Energy Audit Study

The term energy audit is commonly used to describe a broad spectrum of energy studies ranging from a quick walk-through of a facility to identify major problem areas to a comprehensive analysis of the implications of alternative energy efficiency measures sufficient to satisfy the financial criteria of sophisticated investors. Three common audit programs are described in more detail below, although the actual tasks performed and level of effort may vary with the consultant providing services under these broad headings. The only way to insure that a proposed audit will meet your specific needs is to spell out those requirements in a detailed scope of work.

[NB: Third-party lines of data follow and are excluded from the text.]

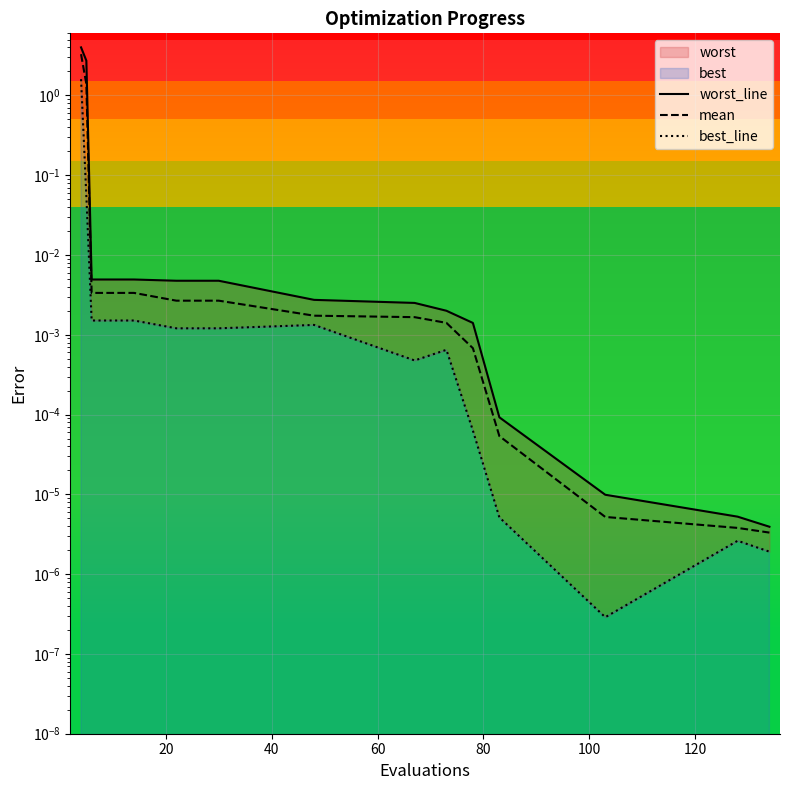

True or false: mean and worst_line intersect in this chart.

False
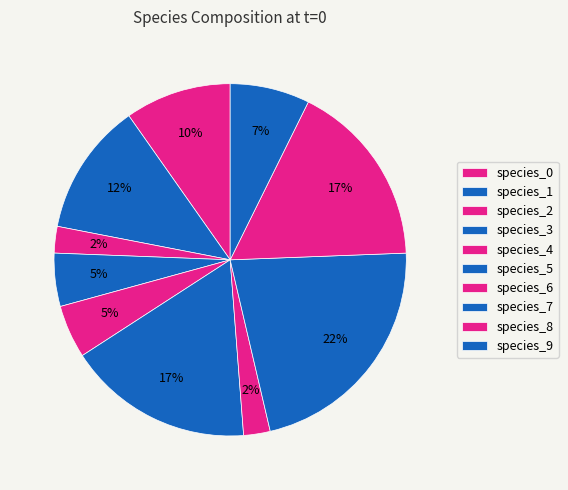

Is species_2 the majority of the pie?

No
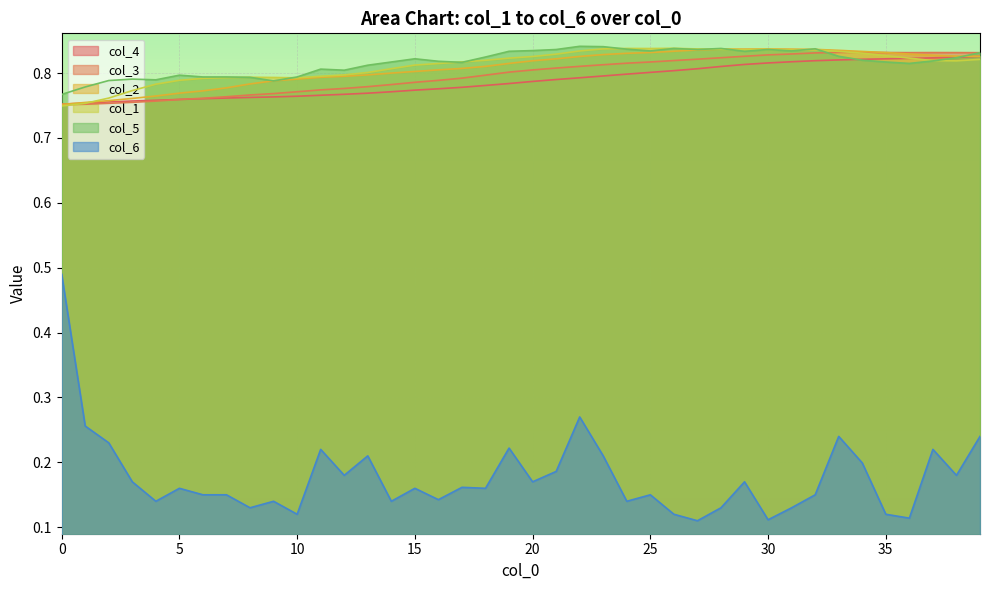

What is the sum of all col_4 values?

31.5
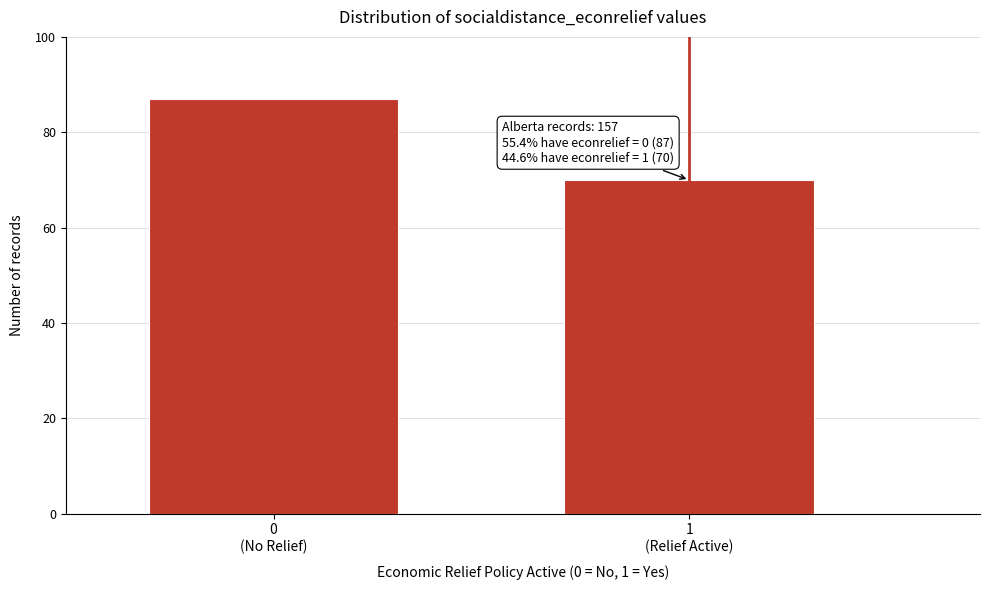

Reading left to right, what are all the values shown in this chart?

87	70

Taking the time to prepare a formal solicitation will also assure the building owner of receiving competitive and comparable proposals.


PRELIMINARY AUDIT

The preliminary audit alternatively called a simple audit, screening audit or walk-through audit, is the simplest and quickest type of audit. It involves minimal interviews with site operating personnel, a brief review of facility utility bills and other operating data, and a walk-through of the facility to become familiar with the building operation and identify glaring areas of energy waste or inefficiency. Typically, only major problem areas will be uncovered during this type of audit. Corrective measures are briefly described, and quick estimates of implementation cost, potential operating cost savings, and simple payback periods are provided. This level of detail, while not sufficient for reaching a final decision on implementing proposed measures, is adequate to prioritize energy efficiency projects and determine the need for a more detailed audit.


DETAILED ENERGY AUDIT

The detailed energy audit expands on the preliminary audit described above by collecting more detailed information about facility operation and performing a more detailed evaluation of energy conservation measures identified. Utility bills are collected for a 12 to 36 month period to allow the auditor to evaluate the facility’s energy/demand rate structures, and energy usage profiles. Additional metering of specific energy-consuming systems is often performed to supplement utility data. In-depth interviews with facility operating personnel are conducted to provide a better understanding of major energy consuming systems as well as insight into variations in daily and annual energy consumption and demand. This type of audit will be able to identify all energy conservation measures appropriate for the facility given its operating parameters. A detailed financial analysis is performed for each measure based on detailed implementation cost estimates, site-specific operating cost savings, and the customer’s investment criteria. Sufficient detail is provided to justify project implementation.